Ending the Skills Gap to Prime Economic Recovery

  • A National Skills Forum report on women, skills and productivity urges government, employers, broadcasters and educationalists to support initiatives aimed at removing barriers to better IT training for women.
  • Such barriers are especially high for those with children wanting to return to work and women in their forties or older who have missed out on training opportunities in the past.
  • In the UK, just over a third (36.8%) of science, engineering and technology undergraduates and around 1 in 40 of engineering apprentices are women. This even as the National Skills Forum declares there to be critical shortage of skilled workers in science, engineering and IT.
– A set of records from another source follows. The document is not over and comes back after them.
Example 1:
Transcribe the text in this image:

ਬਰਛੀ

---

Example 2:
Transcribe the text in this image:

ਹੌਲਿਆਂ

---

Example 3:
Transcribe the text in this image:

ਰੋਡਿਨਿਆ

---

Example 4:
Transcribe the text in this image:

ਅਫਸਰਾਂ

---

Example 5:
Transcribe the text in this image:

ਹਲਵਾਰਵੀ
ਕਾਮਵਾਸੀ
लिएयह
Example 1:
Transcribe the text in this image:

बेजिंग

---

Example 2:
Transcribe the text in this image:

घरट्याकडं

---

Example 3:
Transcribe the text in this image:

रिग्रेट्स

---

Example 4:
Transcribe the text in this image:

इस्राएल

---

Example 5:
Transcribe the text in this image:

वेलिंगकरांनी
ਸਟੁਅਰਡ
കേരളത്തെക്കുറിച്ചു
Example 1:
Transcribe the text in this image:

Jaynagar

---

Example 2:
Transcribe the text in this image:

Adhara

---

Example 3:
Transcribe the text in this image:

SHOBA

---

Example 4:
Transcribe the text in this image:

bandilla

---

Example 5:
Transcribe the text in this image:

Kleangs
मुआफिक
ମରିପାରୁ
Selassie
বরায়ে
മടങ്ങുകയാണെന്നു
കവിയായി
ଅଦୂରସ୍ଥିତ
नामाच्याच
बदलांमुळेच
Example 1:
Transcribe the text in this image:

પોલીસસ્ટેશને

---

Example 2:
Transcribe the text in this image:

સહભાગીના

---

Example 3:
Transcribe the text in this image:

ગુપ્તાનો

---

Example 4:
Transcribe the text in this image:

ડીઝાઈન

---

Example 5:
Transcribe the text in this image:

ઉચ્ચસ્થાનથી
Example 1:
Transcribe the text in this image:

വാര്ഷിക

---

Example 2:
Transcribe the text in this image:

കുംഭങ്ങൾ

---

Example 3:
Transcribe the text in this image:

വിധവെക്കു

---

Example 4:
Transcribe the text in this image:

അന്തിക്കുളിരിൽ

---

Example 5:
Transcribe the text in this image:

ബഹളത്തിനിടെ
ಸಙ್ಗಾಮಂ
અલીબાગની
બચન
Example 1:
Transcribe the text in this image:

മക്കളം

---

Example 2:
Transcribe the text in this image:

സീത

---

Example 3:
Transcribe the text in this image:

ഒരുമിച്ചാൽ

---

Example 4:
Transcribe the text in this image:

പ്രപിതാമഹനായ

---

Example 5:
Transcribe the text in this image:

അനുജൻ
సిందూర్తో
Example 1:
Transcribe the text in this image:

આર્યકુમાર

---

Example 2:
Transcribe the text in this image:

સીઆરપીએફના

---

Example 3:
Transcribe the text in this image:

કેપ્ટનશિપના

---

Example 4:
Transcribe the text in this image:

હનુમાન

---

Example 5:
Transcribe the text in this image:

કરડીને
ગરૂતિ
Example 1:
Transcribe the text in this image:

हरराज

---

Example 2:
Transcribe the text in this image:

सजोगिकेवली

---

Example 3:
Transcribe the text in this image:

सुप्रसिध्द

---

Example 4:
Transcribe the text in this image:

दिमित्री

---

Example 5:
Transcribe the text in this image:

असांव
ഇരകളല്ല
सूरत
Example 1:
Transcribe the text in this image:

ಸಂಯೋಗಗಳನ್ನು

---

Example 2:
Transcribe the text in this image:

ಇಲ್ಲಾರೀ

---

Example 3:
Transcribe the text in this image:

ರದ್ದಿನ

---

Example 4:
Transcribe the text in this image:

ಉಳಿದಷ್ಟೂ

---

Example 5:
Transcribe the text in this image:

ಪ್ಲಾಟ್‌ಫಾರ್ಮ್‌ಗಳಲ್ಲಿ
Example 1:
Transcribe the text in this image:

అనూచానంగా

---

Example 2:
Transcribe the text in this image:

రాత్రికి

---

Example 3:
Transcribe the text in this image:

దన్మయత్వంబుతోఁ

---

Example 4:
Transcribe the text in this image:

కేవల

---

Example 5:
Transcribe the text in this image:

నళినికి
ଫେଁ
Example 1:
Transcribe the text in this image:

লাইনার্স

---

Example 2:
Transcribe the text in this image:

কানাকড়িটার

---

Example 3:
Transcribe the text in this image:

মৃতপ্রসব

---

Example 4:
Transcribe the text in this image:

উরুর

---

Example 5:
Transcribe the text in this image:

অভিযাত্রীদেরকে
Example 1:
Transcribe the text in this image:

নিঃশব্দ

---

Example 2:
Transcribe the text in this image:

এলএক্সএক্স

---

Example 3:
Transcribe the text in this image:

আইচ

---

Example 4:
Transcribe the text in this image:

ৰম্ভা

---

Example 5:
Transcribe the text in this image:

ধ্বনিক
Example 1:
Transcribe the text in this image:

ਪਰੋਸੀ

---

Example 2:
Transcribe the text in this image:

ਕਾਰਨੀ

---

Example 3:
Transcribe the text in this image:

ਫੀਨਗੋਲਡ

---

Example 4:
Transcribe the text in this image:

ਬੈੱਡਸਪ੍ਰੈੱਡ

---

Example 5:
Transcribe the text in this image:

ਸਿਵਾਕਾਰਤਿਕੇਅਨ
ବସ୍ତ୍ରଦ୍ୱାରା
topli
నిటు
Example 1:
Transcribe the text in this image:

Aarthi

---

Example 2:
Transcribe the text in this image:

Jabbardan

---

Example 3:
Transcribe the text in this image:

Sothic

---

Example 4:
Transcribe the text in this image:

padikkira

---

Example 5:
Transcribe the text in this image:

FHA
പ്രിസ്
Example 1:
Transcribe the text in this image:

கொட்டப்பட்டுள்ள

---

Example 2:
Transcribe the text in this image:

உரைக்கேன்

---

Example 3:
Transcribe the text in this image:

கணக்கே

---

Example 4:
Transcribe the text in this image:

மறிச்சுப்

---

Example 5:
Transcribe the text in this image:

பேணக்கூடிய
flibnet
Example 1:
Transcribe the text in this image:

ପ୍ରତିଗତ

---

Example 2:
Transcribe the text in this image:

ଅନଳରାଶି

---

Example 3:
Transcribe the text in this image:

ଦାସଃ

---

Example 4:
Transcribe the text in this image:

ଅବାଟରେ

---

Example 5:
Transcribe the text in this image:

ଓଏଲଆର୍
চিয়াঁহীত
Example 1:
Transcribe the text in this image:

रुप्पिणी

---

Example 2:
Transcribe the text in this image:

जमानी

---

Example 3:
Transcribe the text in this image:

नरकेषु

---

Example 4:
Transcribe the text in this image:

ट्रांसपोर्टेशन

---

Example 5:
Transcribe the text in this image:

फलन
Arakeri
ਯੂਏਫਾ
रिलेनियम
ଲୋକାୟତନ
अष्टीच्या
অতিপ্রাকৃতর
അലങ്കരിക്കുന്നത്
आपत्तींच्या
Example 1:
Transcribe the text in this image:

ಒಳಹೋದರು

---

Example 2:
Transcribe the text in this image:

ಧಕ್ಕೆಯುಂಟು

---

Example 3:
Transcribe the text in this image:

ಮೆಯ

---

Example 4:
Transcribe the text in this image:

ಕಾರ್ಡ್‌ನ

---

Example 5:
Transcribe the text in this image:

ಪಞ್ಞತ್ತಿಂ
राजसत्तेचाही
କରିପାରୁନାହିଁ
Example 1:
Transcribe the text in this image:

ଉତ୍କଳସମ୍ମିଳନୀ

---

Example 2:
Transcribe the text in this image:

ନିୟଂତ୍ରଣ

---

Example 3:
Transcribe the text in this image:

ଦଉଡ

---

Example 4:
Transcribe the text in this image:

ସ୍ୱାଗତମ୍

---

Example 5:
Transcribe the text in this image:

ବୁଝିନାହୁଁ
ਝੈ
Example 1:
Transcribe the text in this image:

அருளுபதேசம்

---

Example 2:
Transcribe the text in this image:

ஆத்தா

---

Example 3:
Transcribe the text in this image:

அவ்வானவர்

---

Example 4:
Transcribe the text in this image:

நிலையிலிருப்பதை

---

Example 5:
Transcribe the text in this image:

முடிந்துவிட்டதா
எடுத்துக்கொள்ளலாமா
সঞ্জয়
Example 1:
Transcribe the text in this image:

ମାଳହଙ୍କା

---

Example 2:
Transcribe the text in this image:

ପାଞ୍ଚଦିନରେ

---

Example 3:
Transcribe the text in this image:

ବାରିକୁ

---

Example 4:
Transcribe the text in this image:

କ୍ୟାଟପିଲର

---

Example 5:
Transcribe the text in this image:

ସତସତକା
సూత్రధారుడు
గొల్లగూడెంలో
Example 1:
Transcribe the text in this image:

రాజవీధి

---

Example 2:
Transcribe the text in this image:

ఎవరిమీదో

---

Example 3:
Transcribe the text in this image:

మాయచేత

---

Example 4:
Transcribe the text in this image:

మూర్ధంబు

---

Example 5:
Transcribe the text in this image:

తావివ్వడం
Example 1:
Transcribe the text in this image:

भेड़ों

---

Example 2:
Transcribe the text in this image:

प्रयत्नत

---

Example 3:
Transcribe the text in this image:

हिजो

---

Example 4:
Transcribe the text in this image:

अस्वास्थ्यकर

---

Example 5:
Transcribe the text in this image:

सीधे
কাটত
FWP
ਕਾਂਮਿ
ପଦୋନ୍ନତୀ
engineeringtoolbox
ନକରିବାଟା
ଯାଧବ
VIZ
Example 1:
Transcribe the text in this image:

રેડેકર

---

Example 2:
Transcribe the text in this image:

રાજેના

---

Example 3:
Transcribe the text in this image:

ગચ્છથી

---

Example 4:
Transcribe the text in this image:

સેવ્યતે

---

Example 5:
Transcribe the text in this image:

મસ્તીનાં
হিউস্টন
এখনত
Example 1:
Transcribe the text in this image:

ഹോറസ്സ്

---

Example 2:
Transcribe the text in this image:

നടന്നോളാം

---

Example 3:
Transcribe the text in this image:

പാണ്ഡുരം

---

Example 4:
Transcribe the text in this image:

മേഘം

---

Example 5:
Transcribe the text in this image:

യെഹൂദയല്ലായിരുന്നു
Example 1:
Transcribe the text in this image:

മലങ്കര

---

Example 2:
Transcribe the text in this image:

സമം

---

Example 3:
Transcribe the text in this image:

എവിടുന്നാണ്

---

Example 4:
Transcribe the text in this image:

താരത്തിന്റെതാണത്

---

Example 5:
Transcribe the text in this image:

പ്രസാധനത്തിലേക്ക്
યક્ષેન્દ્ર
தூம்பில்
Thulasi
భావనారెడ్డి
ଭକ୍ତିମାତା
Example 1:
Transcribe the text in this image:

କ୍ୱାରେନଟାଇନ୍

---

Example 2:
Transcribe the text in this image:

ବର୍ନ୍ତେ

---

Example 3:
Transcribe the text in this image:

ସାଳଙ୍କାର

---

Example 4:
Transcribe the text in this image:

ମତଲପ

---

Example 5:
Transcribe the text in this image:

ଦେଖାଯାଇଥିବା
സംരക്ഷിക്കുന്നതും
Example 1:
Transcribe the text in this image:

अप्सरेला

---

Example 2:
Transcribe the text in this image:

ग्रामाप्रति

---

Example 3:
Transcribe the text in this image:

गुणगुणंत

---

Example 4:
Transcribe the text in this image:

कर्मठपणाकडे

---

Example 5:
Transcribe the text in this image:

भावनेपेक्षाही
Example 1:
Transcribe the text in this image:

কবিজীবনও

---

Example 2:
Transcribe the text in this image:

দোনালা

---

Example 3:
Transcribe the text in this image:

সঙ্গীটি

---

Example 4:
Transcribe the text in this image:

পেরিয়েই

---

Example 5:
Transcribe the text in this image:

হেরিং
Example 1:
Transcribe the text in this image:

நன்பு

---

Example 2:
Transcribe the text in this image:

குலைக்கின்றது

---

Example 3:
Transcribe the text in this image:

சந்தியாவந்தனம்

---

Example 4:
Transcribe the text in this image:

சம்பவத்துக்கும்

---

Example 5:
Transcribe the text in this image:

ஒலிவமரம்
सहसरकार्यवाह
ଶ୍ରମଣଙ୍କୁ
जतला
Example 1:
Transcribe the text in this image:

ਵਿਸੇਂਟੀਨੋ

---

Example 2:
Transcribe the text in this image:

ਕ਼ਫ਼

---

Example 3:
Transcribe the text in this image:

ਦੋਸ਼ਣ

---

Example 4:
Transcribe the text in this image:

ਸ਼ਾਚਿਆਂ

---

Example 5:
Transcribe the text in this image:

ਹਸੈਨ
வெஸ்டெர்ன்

  • There are at least 27 ways to attract women to these sectors, according to the NSF, including:
    1. “More needs to be done to challenge young women’s perceptions about traditionally ‘male’ sectors like IT.”
    2. The “long-hours” culture must stop penalising those who have commitments to provide care for families and others outside of work, primarily through flexible work schedules.
    3. Extend recent extensions to maternity leave to fathers so that women are less likely to take more time out from work than men — and then offering men nontransferrable time off to persuade them to use paternity leave instead of having their partners stop working.
    4. Provide childcare for parents of young children so they can learn IT skills for a re-entry into the work force.
    5. Besides ongoing plans to expand apprenticeship programmes, such efforts must be gender-blind and allow for part-time scheduling.
    6. Reverse recent cutbacks and reinvesting in adult and community learning (ACL) schemes. Over three-quarters of ACL subscribers are women.
    7. Broadcasters should include positive portrayals of women in science, engineering and technology in their programming.